* START Source data *

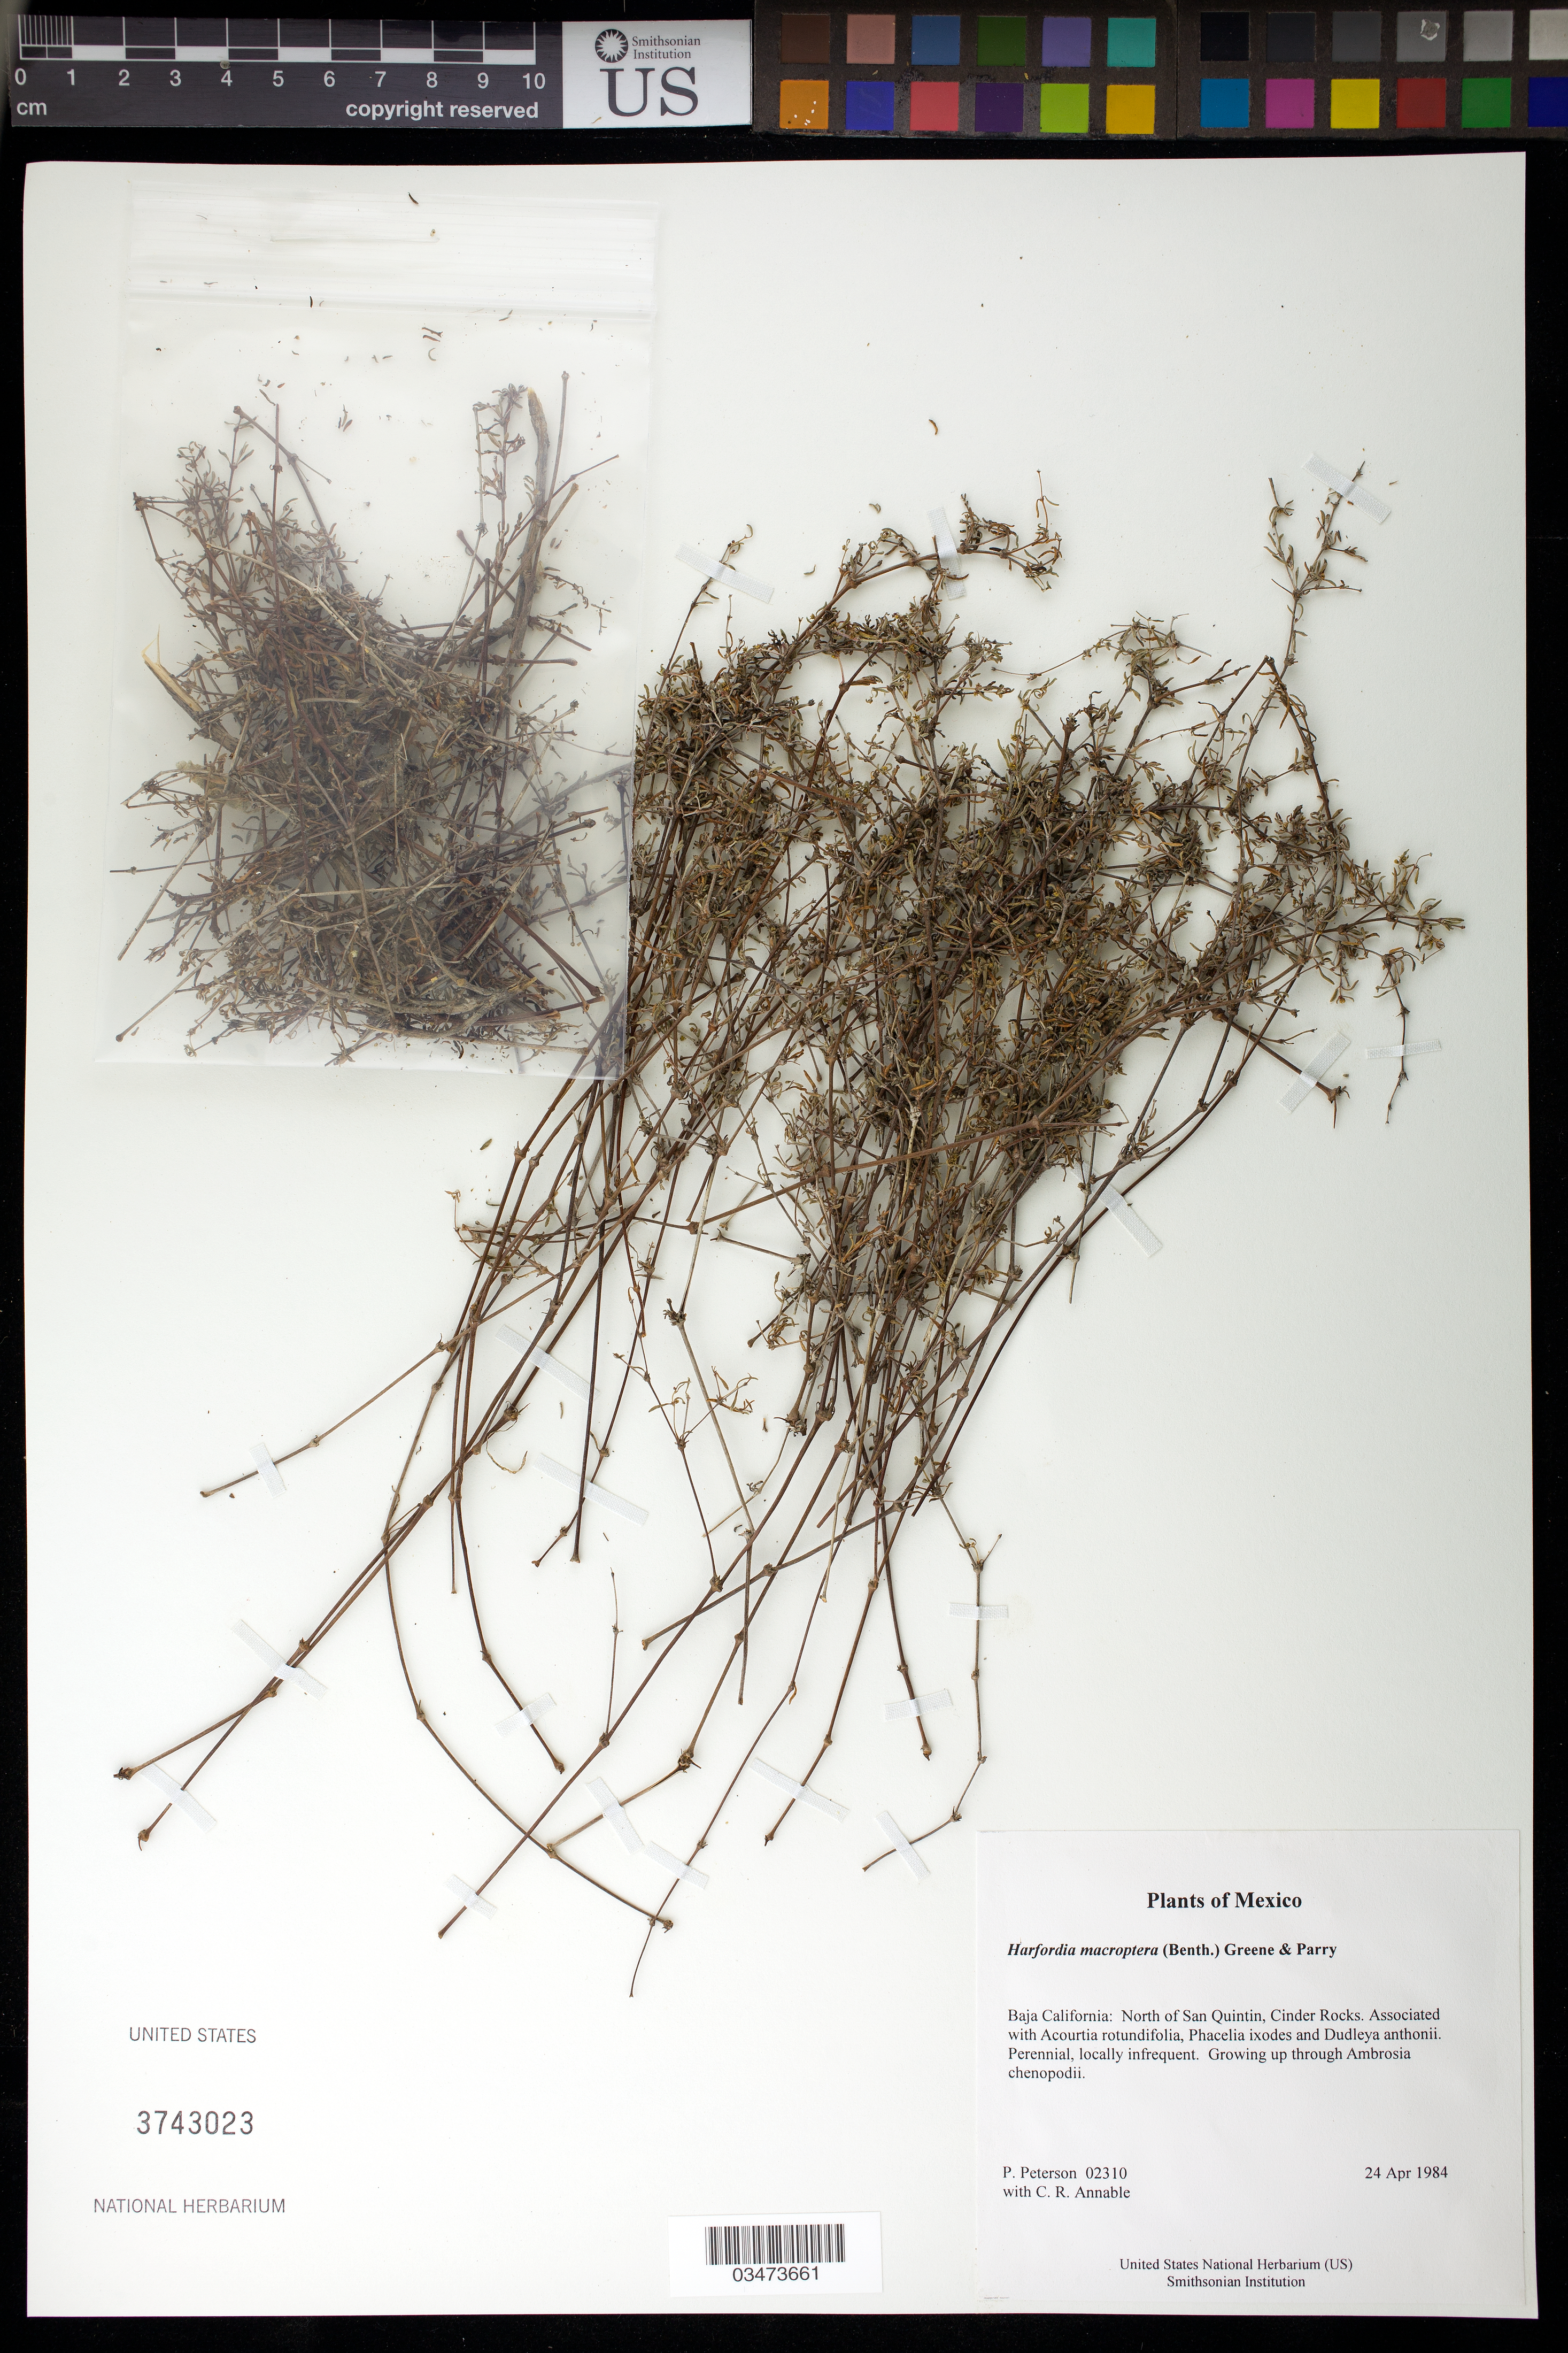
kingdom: Plantae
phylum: Tracheophyta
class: Magnoliopsida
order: Caryophyllales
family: Polygonaceae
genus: Harfordia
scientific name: Harfordia macroptera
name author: (Benth.) Greene & Parry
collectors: P. M. Peterson & C. R. Annable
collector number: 02310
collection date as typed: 24 Apr 1984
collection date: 1984-04-24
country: Mexico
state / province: Baja California Norte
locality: North of San Quintin, Cinder Rocks.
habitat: Associated with Acourtia rotundifolia, Phacelia ixodes and Dudleya anthonii.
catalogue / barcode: US 3743023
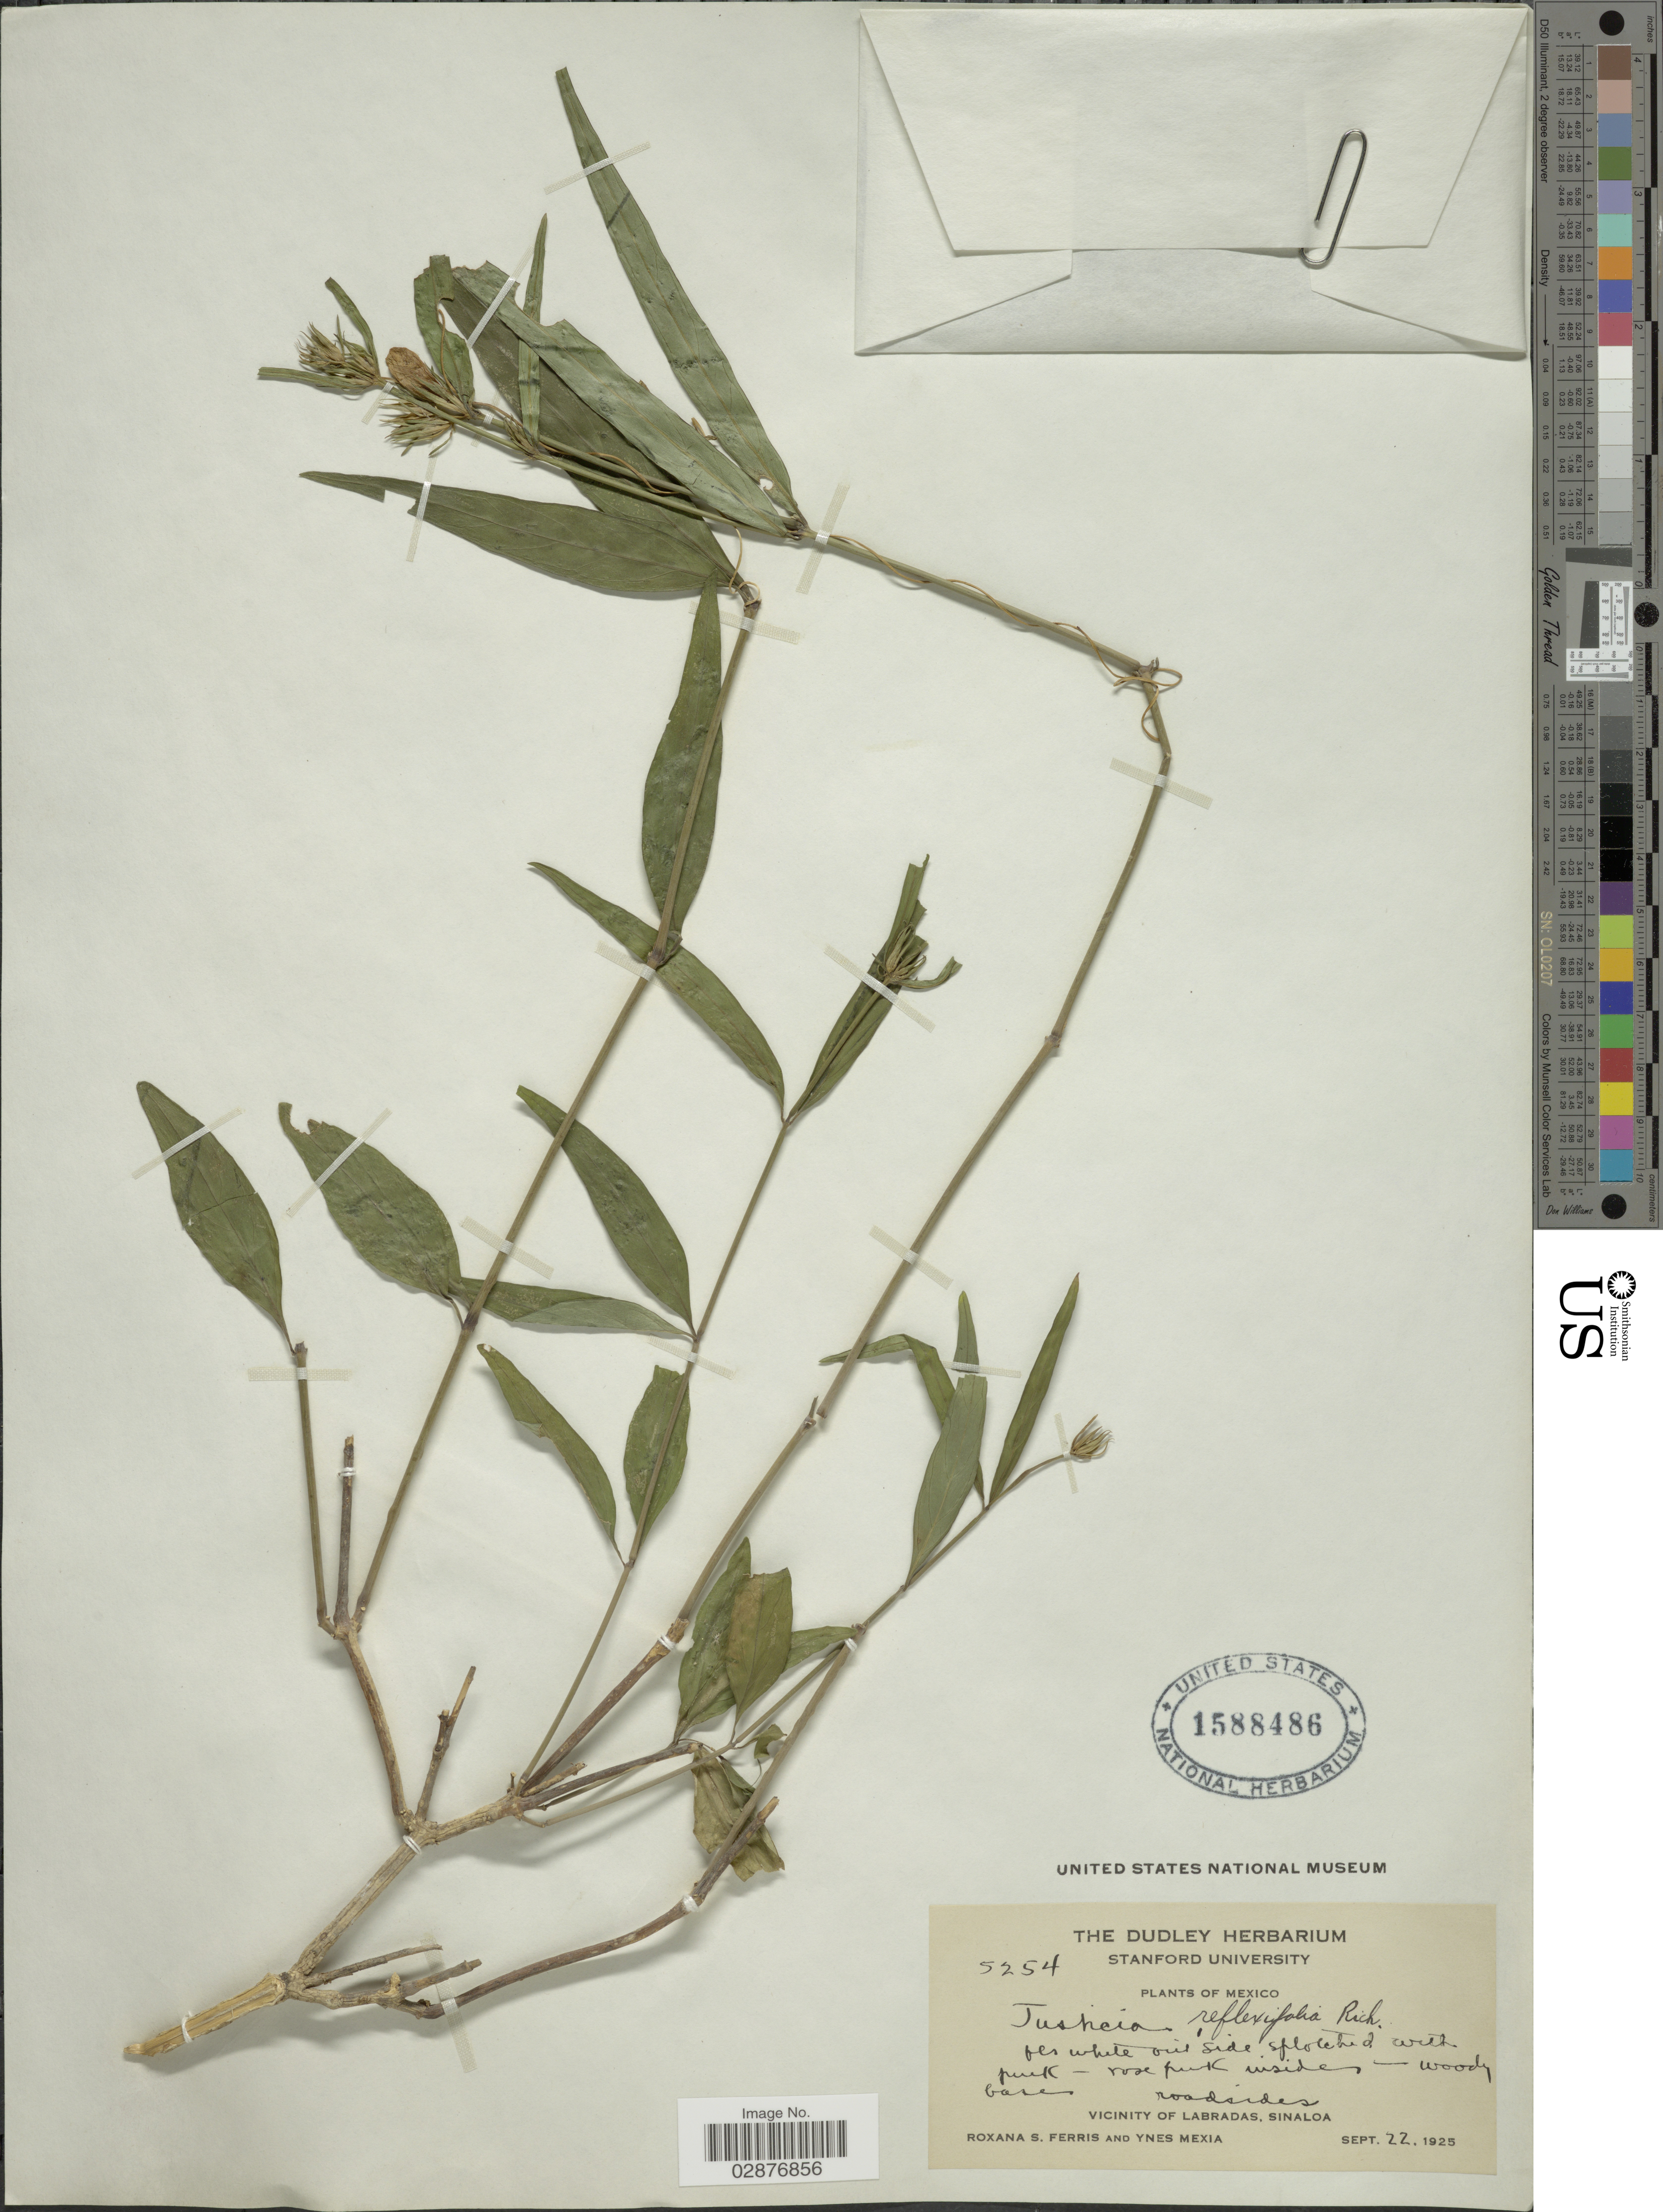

* END Source data *

## What you should do
Quote the material from the line with "collection date: 1984-04-24" up to and including its final line, leaving the pictures out.

## Answer to this task
collection date: 1984-04-24
country: Mexico
state / province: Baja California Norte
locality: North of San Quintin, Cinder Rocks.
habitat: Associated with Acourtia rotundifolia, Phacelia ixodes and Dudleya anthonii.
catalogue / barcode: US 3743023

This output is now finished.